L’état de l’Arbre après le passage du conducteur.
L’état de l’Arbre après le passage du conducteur. - FB

Ce matin, c’était la grande surprise au réveil pour les habitants de Court-Saint-Étienne. L’Arbre de la Justice, situé au cœur d’un rond-point sur le territoire du village de Sart-Messire Guillaume, a été amoché ce dimanche soir aux alentours de 18 heures. « Je me suis rendu sur les lieux vers 21 heures. J’ai pu constater que l’Arbre était plié à 45 degrés et que les bollards étaient couchés au sol », témoigne Jean-Christophe Jaumotte, l’échevin de l’Urbanisme et de l’Aménagement du territoire.

Cette fois, contrairement à il y a quatre ans, ce n’est pas un acte intentionnel. Selon les premiers éléments, un conducteur voulant éviter un gibier, a dévié de sa trajectoire, terminant sa course au milieu du sens giratoire. Malgré les poteaux en bois disposés tout autour, l’arbre n’a pas résisté au choc. « On peut regretter la malchance du conducteur mais cela arrive. Il vaut mieux un arbre qu’un enfant mais c’est quand même malheureux pour le symbole de la Commune », confie l’échevin.

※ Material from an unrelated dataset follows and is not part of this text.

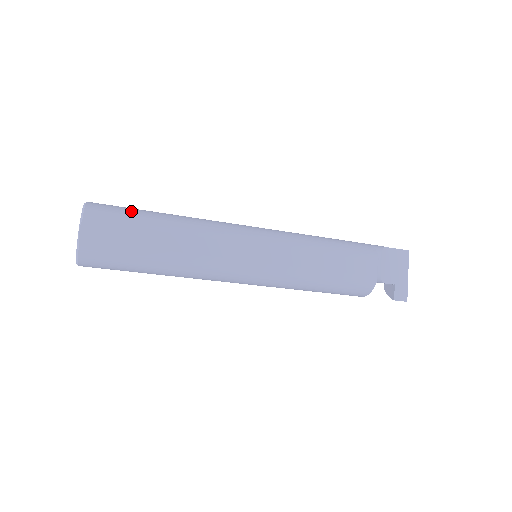
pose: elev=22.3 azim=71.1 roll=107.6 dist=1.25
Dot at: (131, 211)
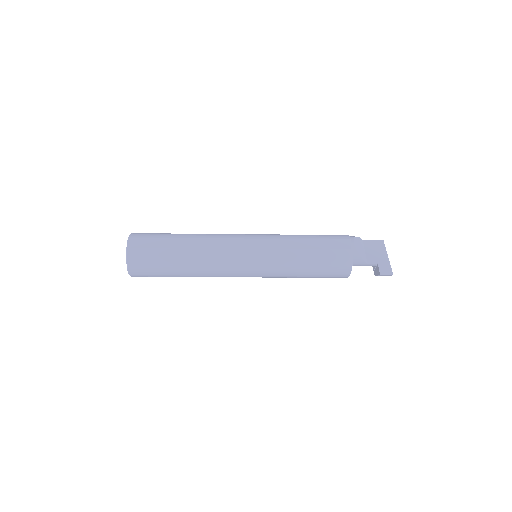
Dot at: (162, 233)
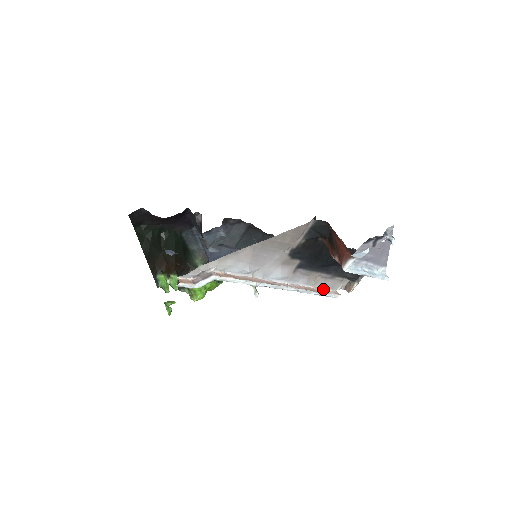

Après intervention des policiers sur les lieux, le conducteur n’était sous aucune influence.

Le second incident

Si c’est la première fois que cet arbre est percuté par un conducteur, auparavant, il a déjà été pris pour cible. En février 2017, le tilleul, planté au lendemain de la Deuxième Guerre mondiale, avait été tronçonné durant la nuit. Il n’y avait alors aucun doute sur le caractère criminel des faits. Suite à cet acte, la Commune s’était promise de replanter un arbre à l’intersection. Chose promise, chose due : le nouvel Arbre était planté le 18 décembre et inauguré six jours plus tard.

Le nouvel arbre était inauguré le 24 décembre 2017.
Le nouvel arbre était inauguré le 24 décembre 2017. - D.R.

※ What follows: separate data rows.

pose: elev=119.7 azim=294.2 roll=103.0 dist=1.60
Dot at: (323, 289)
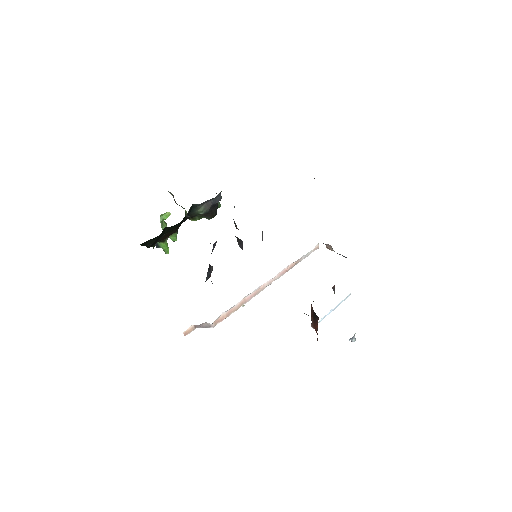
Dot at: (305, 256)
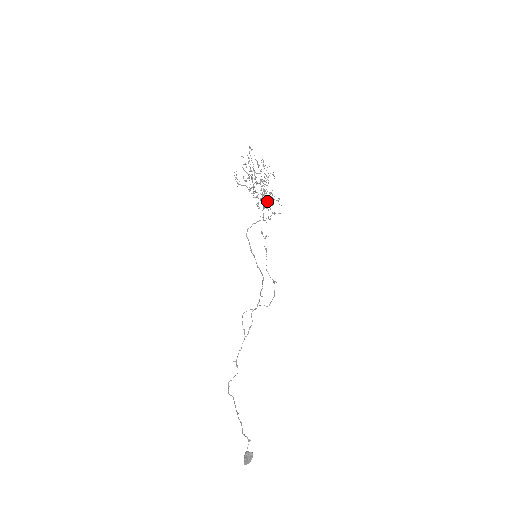
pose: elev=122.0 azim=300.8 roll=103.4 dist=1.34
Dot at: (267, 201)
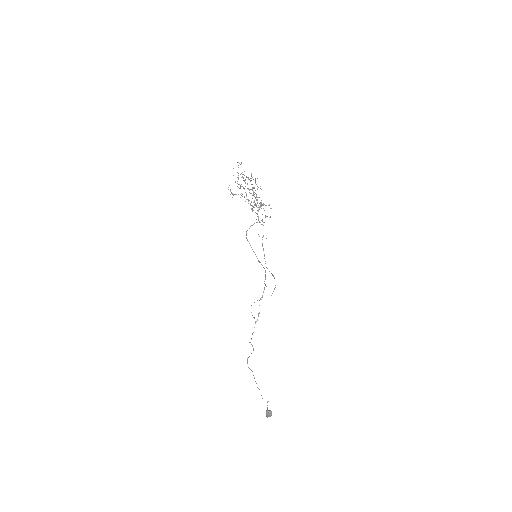
Dot at: (260, 206)
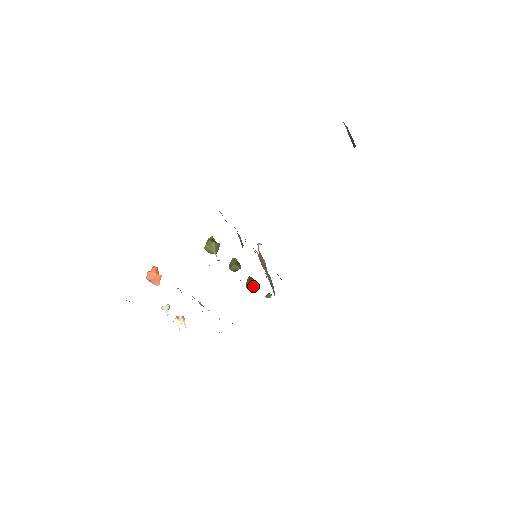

Quatre ans plus tard, nouvel incident. La Commune promet, une seconde fois, qu’un nouvel arbre sera replanté si celui-ci est trop abîmé. Selon l’échevin de l’Urbanisme, rien ne justifierait, en plein milieu des champs, que la route soit davantage éclairée. Il n’écarte cependant pas l’idée de réfléchir à d’autres aménagements comme par exemple remonter les bordures afin de protéger l’arbre, sans pour autant mettre en danger les conducteurs qui s’y frotteraient.